Dua pandangan tokoh diatas sudah cukup mengilustrasikan kondisi kehidupan berdemokrasi bangsa kita. Potret-potret ketidakadilan dan diskriminasi cukup menjamur. Dengan demikian, bahwa asas berdemokrasi adalah semua warga negara memperoleh hak yang sama untuk berpartisipasi dalam kehidupan politik. Karena yang bisa berpartisipasi aktif dalam aktivitas politik (bukan satu-satunya, sebab ada banyak dimensi yang memerlukan kontribusi di bangsa kita) hanya yang “dirasa” berkompeten saja.
Rupanya pemilihan dan pemilahan ini malah memperlihatkan ketidaksetaraan dalam hidup berdemokrasi. Praktek oligarki politik menjadi sumber dari segala ketimpangan sosial.
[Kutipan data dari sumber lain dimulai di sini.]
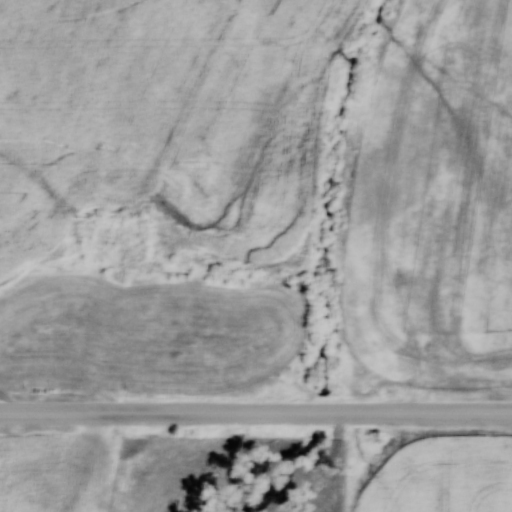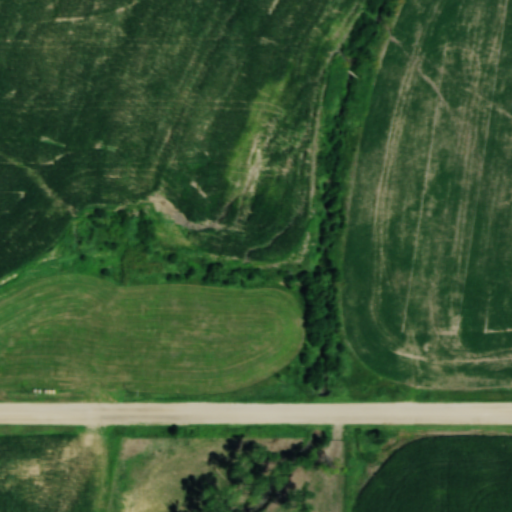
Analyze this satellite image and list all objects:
road: (256, 408)
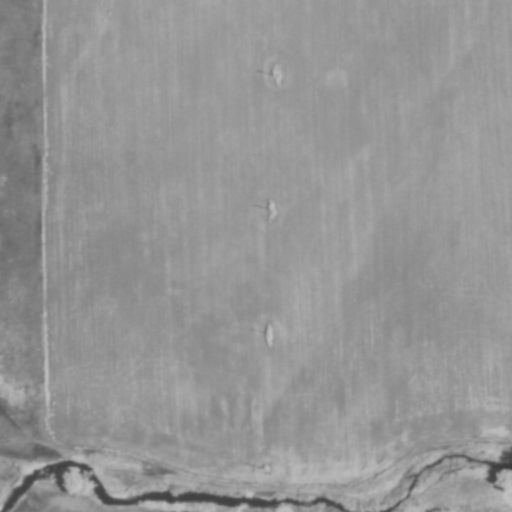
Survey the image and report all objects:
crop: (274, 228)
Ajaran pancasila dan amanat konstitusi tak lagi diindahkan. Mereka yang berkuasa akan selalu mempersiapkan generasi baru untuk menggantikan posisinya. Prinsip dalam pemilahan umum, luber dan jurdil entah mengembara kemana.
Kesetaraan politik hanya bagian terkecil dari tuntutan rakyat selaku pemegang kuasa penuh negara yang berdemokrasi. Mengingat permasalahan bangsa lainya akan bisa teratasi apabila kesetaraan politik terselesasikan. Begitulah adanya jika tidak menghayati nilai demokrasi yang sesungguhnya. Seluruh elemen rakyat perlu diakomodir oleh negara sebagai bentuk realisasi nyata kehidupan yang demokratis.
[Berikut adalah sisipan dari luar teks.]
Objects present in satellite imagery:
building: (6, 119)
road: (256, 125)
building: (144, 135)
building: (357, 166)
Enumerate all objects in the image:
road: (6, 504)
Idealnya demokrasi harus dipahami sebagai alat dalam mewujdukan kesejahteraan, menghilangkan praktek diskriminasi dan mendobrak segala bentuk ketimpangan sosial. Kesalahan praktek demokrasi adalah ketika demokrasi dijunjung tinggi sebagai media memperkaya diri sendiri. Banyak kita temui pejuang demokrasi, namun ternyata memainkan peran yang non-demokratis. Sungguh sangat paradoks sekali.
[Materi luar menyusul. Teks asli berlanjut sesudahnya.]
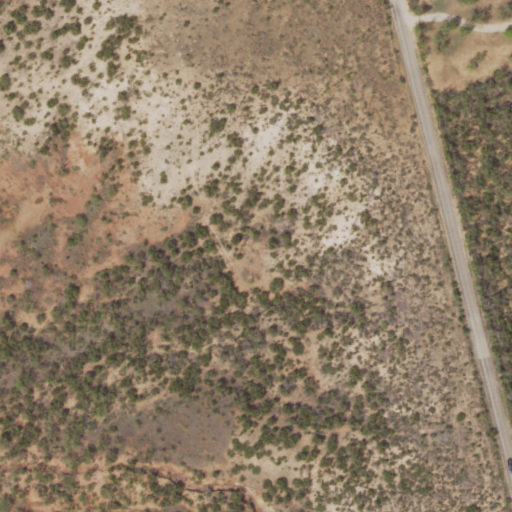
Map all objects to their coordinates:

Keluhuran demokrasi perlu untuk didemonstrasikan dalam kehidupan berbangsa dan bernegara kita. Sebagaiman latar belakang kemunculanya, demokrasi tidaklah lebih dari usaha memperlakukan semua warga negara dengan adil. Rasanya untuk mengembalikan ruh demokrasi perlu kiranya menggalakkan apa yang disebut oleh Hasnan Bachtiar sebagai “Teologisasi Demokrasi” (Hasnan Bachtiar, 2020).
Penghayatan terhadap demokrasi diimbangi dengan internalisasi nilai spiritual didalamnya, agar nilai demokrasi memuat cipratan pikiran-pikiran agama. Demokrasi tidak boleh kering akan nuansa spiritual, sebab agama adalah ruhnya kehidupan yang beradab. Keadaban demokrasi dapat diwujudkan apabila demokrasi tidak mengambil jarak dengan prinsip-prinsip agama, maqashid syariah salah satunya. Fastabiqul khoirat.
Oleh: Wahjiansah (Mahasiswa HKI UMM, Aktivis IMM Tamaddun FAI & Awardee Baitulmaal Muamalat UMM)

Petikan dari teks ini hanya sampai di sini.